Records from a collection
+-------+
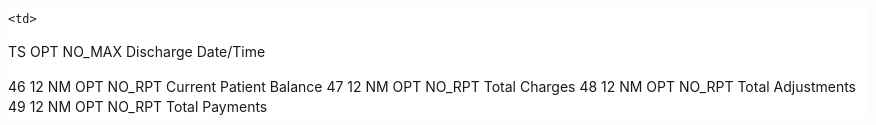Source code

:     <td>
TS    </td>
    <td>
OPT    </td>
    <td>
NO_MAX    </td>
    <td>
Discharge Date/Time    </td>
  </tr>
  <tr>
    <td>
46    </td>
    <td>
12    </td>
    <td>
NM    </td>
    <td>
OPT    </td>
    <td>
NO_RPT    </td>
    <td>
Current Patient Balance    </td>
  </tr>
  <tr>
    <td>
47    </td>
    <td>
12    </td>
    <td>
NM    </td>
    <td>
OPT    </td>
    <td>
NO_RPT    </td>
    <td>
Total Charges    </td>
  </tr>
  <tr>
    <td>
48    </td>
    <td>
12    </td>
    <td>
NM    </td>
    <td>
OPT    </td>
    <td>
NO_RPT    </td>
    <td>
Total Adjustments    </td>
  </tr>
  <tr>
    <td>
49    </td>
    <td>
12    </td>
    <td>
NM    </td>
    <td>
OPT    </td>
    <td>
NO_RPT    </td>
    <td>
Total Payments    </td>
+-------+
> [Instruction] Only a number is wanted here: the count of lines in the data that contain the string "Total".

> [The answer] 3